Faire ses blancs pains, au Pays des Collines, c'est pétrir le drap du lit comme pour préparer une offrande pour l'au-delà. Ce geste annonce alors que la mort est proche et que le mourant, doucement, se prépare. En trois textes qui s'enchaînent, Françoise Lison-Leroy interroge la place prise par chacun dans sa famille, les présents comme les absents, ceux à la longue vie ou les enfants partis trop tôt. Comme cette tante de deux ans, emportée par la fièvre dans un temps où la vie des enfants était plus fragile. Au cimetière du village, sa tombe côtoie celles d'autres enfants ; un respect sacré, partagé, inné, entoure ce petit coin du cimetière. Sa présence habite les pensées et les promenades de l'auteur. évocations légères, souvenirs, bribes glanées au fil des pérégrinations, mémoire de la famille... ce qui reste de vie pour ceux qui grandissent.

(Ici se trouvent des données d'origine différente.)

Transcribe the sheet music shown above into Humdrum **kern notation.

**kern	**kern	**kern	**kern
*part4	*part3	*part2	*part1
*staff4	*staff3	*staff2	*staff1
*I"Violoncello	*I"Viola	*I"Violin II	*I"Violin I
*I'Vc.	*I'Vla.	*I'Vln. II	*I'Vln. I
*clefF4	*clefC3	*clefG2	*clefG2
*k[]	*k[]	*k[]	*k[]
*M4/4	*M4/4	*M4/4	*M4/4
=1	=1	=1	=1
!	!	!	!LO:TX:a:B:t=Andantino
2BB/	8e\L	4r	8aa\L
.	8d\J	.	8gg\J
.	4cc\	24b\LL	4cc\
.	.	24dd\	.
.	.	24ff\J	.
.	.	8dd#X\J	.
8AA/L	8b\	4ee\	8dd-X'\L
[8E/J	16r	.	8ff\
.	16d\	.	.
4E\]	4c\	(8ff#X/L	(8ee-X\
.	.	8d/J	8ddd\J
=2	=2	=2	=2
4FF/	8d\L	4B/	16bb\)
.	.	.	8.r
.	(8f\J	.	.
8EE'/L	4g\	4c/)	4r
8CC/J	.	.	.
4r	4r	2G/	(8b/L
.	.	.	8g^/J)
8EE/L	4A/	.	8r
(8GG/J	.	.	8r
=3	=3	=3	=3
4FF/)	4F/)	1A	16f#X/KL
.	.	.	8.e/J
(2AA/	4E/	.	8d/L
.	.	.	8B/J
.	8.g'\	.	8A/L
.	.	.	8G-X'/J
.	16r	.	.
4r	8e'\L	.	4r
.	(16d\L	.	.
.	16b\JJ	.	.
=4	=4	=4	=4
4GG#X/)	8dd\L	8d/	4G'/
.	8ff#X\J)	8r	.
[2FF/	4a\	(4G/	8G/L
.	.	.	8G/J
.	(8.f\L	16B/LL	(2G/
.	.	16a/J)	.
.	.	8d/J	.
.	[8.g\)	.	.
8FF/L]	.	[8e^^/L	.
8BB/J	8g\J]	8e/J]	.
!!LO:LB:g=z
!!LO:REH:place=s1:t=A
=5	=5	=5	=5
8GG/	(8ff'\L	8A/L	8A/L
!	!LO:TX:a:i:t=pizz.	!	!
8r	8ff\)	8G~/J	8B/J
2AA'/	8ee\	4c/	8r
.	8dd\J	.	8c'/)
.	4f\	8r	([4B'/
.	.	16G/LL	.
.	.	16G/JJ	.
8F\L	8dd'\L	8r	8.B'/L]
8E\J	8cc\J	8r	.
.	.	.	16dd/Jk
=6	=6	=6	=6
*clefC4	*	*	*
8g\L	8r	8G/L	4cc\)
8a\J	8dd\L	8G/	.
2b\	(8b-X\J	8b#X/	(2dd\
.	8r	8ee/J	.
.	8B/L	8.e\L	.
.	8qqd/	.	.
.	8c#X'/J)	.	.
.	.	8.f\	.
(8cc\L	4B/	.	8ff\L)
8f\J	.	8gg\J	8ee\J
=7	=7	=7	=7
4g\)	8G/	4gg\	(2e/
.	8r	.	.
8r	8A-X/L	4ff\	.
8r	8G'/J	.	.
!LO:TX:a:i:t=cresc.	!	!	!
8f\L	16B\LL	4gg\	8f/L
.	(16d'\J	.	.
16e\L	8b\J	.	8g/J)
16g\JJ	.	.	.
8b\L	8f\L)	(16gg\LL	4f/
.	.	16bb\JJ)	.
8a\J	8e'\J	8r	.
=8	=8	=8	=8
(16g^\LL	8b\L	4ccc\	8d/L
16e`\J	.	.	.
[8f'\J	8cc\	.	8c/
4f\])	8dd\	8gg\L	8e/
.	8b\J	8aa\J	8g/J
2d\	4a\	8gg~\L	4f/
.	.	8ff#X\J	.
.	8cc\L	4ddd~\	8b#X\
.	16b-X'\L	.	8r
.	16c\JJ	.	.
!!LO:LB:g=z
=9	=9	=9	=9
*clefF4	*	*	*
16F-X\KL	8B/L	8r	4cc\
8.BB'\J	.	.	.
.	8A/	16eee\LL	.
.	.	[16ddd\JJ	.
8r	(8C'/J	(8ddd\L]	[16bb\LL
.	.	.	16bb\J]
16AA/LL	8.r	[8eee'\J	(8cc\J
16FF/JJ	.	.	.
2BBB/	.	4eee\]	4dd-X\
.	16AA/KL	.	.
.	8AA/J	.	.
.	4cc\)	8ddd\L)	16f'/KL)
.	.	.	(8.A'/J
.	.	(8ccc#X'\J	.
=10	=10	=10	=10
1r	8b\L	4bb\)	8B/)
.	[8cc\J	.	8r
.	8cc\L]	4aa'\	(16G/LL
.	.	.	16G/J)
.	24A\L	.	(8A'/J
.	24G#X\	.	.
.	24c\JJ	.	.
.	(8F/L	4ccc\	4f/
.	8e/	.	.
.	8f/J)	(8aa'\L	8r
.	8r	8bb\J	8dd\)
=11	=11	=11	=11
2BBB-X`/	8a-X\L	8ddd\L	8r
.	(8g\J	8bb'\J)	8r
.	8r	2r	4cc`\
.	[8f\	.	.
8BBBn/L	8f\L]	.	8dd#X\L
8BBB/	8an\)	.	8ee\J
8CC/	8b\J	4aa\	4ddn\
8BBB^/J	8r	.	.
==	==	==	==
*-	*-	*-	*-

Précédée par cet enfant, l'auteure se sent aussi portée par celle qui lui offre alors une bienveillante attention. Elle tisse un monde où les sentiments se transmettent par delà les mots. Diane Delafontaine accompagne ce texte d'images qui, elles aussi, s'ancrent au passé comme au présent. Une manière de faire le lien et de donner au texte une tonalité faite de photos anciennes et de retouches à l'encre.